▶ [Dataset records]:
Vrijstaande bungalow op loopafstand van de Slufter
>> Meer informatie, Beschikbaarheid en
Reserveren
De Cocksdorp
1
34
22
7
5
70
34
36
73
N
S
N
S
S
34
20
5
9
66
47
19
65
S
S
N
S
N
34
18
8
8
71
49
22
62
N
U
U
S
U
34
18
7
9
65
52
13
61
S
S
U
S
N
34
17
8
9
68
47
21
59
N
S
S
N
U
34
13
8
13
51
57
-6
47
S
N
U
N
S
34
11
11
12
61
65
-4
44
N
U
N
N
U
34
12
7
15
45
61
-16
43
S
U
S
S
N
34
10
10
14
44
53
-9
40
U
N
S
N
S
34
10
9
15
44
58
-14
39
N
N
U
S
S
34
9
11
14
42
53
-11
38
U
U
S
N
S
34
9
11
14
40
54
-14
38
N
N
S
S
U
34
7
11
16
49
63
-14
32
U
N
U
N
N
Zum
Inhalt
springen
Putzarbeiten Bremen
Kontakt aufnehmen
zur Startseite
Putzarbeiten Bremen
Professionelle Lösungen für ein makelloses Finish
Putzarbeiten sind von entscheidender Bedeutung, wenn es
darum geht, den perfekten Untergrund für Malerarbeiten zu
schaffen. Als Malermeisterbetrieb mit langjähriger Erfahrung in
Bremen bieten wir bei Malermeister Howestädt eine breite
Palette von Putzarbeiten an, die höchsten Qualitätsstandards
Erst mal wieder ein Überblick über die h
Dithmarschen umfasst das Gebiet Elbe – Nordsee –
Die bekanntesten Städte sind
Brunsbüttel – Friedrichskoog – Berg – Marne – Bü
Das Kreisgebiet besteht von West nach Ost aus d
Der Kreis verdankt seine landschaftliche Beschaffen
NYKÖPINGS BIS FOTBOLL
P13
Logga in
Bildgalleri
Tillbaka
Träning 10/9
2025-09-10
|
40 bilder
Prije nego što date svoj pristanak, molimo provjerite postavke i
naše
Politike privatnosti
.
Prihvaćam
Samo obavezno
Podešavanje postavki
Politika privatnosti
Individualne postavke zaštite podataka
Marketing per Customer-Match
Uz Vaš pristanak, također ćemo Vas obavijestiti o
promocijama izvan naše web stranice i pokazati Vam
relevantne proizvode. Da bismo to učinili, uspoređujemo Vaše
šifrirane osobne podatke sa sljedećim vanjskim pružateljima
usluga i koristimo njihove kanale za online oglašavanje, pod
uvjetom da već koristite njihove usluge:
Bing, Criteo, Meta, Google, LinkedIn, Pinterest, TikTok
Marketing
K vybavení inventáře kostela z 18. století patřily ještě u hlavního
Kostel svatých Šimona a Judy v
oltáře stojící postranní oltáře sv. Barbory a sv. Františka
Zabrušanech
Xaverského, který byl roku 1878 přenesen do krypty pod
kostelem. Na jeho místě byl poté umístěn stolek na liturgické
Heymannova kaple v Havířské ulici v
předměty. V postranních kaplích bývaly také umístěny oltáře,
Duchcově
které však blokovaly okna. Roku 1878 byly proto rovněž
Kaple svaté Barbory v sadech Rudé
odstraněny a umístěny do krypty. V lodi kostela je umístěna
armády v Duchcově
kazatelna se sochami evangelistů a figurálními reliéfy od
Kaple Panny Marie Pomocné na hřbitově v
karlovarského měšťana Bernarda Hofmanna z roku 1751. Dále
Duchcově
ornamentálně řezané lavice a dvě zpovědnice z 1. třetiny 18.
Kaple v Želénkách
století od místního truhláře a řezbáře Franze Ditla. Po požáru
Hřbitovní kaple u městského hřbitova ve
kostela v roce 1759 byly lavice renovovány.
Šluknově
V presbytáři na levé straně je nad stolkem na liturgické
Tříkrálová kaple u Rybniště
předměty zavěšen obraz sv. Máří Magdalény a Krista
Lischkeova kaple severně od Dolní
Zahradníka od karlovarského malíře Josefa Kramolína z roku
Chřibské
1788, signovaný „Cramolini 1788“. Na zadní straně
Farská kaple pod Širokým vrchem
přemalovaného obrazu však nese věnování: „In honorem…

▶ [Assignment]:
Output everything from the first line of the rows down to the line containing "Bremen bieten wir", with both ends included. Reproduce each line verbatim, in its original order.

▶ [Answer to this problem]:
Vrijstaande bungalow op loopafstand van de Slufter
>> Meer informatie, Beschikbaarheid en
Reserveren
De Cocksdorp
1
34
22
7
5
70
34
36
73
N
S
N
S
S
34
20
5
9
66
47
19
65
S
S
N
S
N
34
18
8
8
71
49
22
62
N
U
U
S
U
34
18
7
9
65
52
13
61
S
S
U
S
N
34
17
8
9
68
47
21
59
N
S
S
N
U
34
13
8
13
51
57
-6
47
S
N
U
N
S
34
11
11
12
61
65
-4
44
N
U
N
N
U
34
12
7
15
45
61
-16
43
S
U
S
S
N
34
10
10
14
44
53
-9
40
U
N
S
N
S
34
10
9
15
44
58
-14
39
N
N
U
S
S
34
9
11
14
42
53
-11
38
U
U
S
N
S
34
9
11
14
40
54
-14
38
N
N
S
S
U
34
7
11
16
49
63
-14
32
U
N
U
N
N
Zum
Inhalt
springen
Putzarbeiten Bremen
Kontakt aufnehmen
zur Startseite
Putzarbeiten Bremen
Professionelle Lösungen für ein makelloses Finish
Putzarbeiten sind von entscheidender Bedeutung, wenn es
darum geht, den perfekten Untergrund für Malerarbeiten zu
schaffen. Als Malermeisterbetrieb mit langjähriger Erfahrung in
Bremen bieten wir bei Malermeister Howestädt eine breite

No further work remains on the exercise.